* PAGE TEXT:
Guidewire Self Managed version H2 Tables ingest into Databricks Delta Tables

Prerequisite

1. In All Guidewire xCenters import sample data

2. Create account in Databricks Community edition, In this edition Databricks is Free

Step 1: Query H2 tables

Step 2: Save Resultsets into CSV files and rename prefix with clm_

Step 3: Upload all these CSV into Databricks Filestore

Click Create Table then Below pop up will open and upload all csv files

Step 4: Check it in Catalog--> FileStores --> All Clm_ prefix files are available !!

Step 5: Ingested CLM_ csv prefix files now it will be created as delta tables in Databricks as well as migrate to new guidewire raw database

PySpark Code has below

import os
from pyspark.sql import SparkSession
from pyspark.sql.types import IntegerType
from pyspark.sql.functions import col

# Initialize Spark session (usually pre-initialized in Databricks)
spark = SparkSession.builder.appName("CreateTablesFromCSV").getOrCreate()

# Define the base path for FileStore
base_path = "dbfs:/FileStore/"

# Define file prefixes to look for
file_prefixes = ["clm_"]

# Iterate over file prefixes and create tables based on file names
for prefix in file_prefixes:
# List all CSV files that start with the given prefix in the FileStore
csv_files = dbutils.fs.ls(base_path)

# Filter for CSV files that match the prefix
prefix_files = [f.path for f in csv_files if f.name.startswith(prefix) and f.name.endswith(".csv")]

# Load each CSV file and create a table
for file_path in prefix_files:
# Extract the table name from the file name (remove ".csv")
table_name = os.path.basename(file_path).replace(".csv", "")

# Load the CSV file into a DataFrame
df = spark.read.format("csv").option("header", "true").load(file_path)

# Change the ID column data type from string to Integer, if it exists
if 'ID' in df.columns:
df = df.withColumn("ID", col("ID").cast(IntegerType()))

# Create a table with the same name as the file (without .csv extension)
df.write.format("delta").mode("overwrite").saveAsTable(table_name)

# Print success message
print(f"Table '{table_name}' created successfully from file '{file_path}'.")

* DESCRIPTION OF THE TASK:
In the page about loading H2 tables into Databricks, why does the code remove ".csv" from each file name? Answer in one to three sentences. The rows after this point are separate material, not part of the page above.

* ENTRIES SUPPLIED:
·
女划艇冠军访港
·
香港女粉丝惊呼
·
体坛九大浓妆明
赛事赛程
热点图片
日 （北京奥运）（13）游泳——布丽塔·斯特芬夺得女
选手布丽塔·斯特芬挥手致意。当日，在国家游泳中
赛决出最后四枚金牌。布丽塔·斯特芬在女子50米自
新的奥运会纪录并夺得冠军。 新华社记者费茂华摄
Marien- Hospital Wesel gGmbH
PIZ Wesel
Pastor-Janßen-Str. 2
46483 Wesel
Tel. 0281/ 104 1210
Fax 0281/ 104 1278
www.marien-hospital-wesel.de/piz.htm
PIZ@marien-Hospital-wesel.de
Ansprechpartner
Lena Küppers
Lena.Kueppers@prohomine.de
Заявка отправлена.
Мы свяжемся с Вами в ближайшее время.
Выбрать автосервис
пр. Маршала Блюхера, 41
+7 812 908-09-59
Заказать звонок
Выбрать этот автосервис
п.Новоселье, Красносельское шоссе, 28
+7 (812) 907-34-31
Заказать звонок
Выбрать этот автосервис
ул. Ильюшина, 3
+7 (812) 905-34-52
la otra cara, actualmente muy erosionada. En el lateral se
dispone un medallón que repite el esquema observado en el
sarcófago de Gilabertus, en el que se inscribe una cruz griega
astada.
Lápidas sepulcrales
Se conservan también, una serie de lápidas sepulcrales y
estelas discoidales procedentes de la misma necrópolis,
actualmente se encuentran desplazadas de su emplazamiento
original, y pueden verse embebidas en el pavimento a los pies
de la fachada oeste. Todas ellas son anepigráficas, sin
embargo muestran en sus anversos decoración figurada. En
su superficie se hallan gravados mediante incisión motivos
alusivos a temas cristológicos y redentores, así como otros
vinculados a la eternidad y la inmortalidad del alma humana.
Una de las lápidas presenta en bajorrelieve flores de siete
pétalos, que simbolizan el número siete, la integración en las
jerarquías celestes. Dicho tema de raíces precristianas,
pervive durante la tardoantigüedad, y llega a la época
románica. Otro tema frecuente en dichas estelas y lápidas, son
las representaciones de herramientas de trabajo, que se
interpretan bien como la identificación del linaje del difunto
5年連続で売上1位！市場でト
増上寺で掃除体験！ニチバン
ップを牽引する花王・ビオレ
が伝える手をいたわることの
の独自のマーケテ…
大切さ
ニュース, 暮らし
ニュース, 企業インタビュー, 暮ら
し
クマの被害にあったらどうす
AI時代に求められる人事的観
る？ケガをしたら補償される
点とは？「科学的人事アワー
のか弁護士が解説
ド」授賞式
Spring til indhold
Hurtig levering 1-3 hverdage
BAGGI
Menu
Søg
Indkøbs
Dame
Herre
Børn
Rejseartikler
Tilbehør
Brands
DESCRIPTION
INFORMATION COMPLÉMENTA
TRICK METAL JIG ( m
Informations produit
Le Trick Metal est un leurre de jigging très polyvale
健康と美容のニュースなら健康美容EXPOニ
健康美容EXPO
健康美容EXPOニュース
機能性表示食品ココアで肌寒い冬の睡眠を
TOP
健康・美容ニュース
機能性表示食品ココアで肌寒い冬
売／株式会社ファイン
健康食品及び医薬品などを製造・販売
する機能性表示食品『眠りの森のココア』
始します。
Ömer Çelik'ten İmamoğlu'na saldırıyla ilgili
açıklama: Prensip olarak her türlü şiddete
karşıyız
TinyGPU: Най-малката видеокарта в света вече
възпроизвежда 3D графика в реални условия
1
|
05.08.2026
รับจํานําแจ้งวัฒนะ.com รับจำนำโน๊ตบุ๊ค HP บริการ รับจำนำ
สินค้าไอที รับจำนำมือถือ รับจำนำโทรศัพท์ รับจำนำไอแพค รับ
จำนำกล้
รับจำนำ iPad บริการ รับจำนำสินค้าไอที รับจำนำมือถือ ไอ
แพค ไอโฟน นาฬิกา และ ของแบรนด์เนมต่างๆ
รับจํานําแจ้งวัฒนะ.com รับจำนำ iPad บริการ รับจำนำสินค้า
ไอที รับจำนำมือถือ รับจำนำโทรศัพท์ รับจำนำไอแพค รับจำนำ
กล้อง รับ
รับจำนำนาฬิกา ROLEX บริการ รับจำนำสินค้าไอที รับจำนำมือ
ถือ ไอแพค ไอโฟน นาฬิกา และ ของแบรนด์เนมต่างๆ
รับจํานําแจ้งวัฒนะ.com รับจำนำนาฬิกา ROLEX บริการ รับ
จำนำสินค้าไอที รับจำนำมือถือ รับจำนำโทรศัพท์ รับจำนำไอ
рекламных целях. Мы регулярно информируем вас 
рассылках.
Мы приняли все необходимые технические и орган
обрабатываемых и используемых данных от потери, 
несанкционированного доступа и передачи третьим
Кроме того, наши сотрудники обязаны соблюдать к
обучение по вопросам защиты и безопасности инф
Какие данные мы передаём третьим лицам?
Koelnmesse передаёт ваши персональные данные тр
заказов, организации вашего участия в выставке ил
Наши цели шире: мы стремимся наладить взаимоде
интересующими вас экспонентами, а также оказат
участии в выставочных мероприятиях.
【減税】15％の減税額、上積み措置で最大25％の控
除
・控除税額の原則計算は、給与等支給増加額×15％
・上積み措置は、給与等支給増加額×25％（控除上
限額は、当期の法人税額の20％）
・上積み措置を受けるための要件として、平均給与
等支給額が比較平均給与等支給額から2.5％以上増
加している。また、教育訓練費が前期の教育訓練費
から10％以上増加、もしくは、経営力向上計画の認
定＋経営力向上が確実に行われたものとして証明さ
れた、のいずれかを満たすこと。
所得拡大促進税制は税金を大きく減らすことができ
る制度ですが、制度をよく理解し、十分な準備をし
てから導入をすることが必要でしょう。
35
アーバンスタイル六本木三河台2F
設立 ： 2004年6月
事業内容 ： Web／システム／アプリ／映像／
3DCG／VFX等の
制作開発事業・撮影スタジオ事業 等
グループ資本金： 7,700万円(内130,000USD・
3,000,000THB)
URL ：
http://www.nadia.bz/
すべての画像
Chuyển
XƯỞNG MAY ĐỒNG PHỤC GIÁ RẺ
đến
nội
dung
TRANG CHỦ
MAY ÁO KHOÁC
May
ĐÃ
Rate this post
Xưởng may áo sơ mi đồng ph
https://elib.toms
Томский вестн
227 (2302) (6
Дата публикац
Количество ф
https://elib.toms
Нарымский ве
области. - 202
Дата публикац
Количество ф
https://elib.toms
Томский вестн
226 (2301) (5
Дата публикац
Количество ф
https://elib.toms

* TASK OUTPUT:
The code removes ".csv" to get the table name. Each table is created with the same name as its file, without the .csv extension.